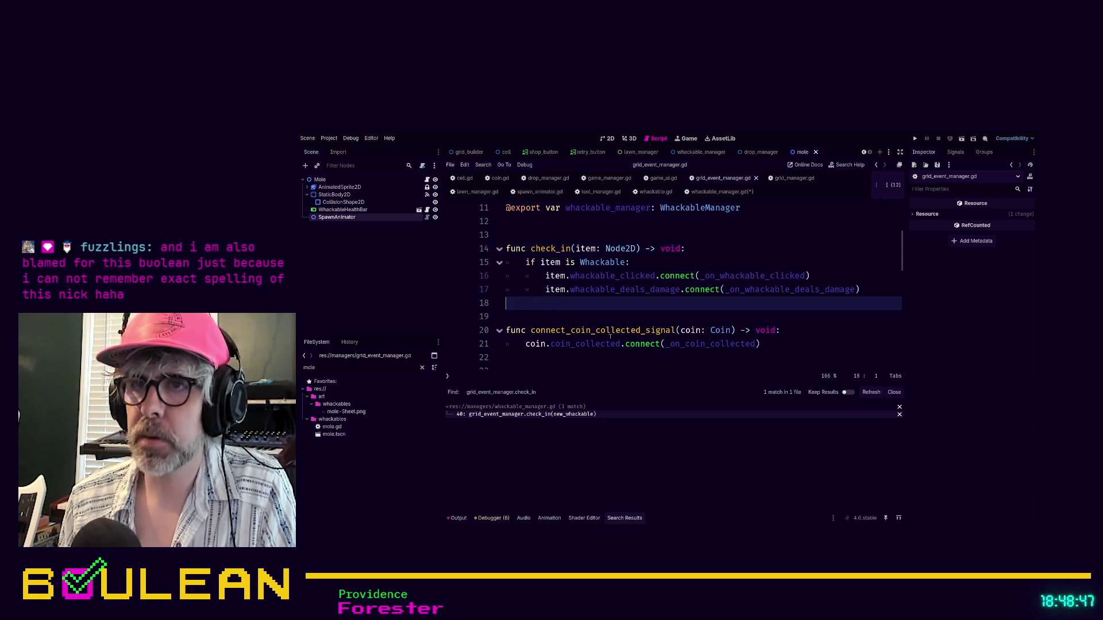
key(Tab)
text(elif)
key(BackSpace)
key(BackSpace)
key(BackSpace)
key(Up)
key(Up)
key(Up)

Problem details
If a line holds an image, leave the image out; retype everything else in the entries exactly.

Task response
key(Tab)
text(elif)
key(BackSpace)
key(BackSpace)
key(BackSpace)
key(Up)
key(Up)
key(Up)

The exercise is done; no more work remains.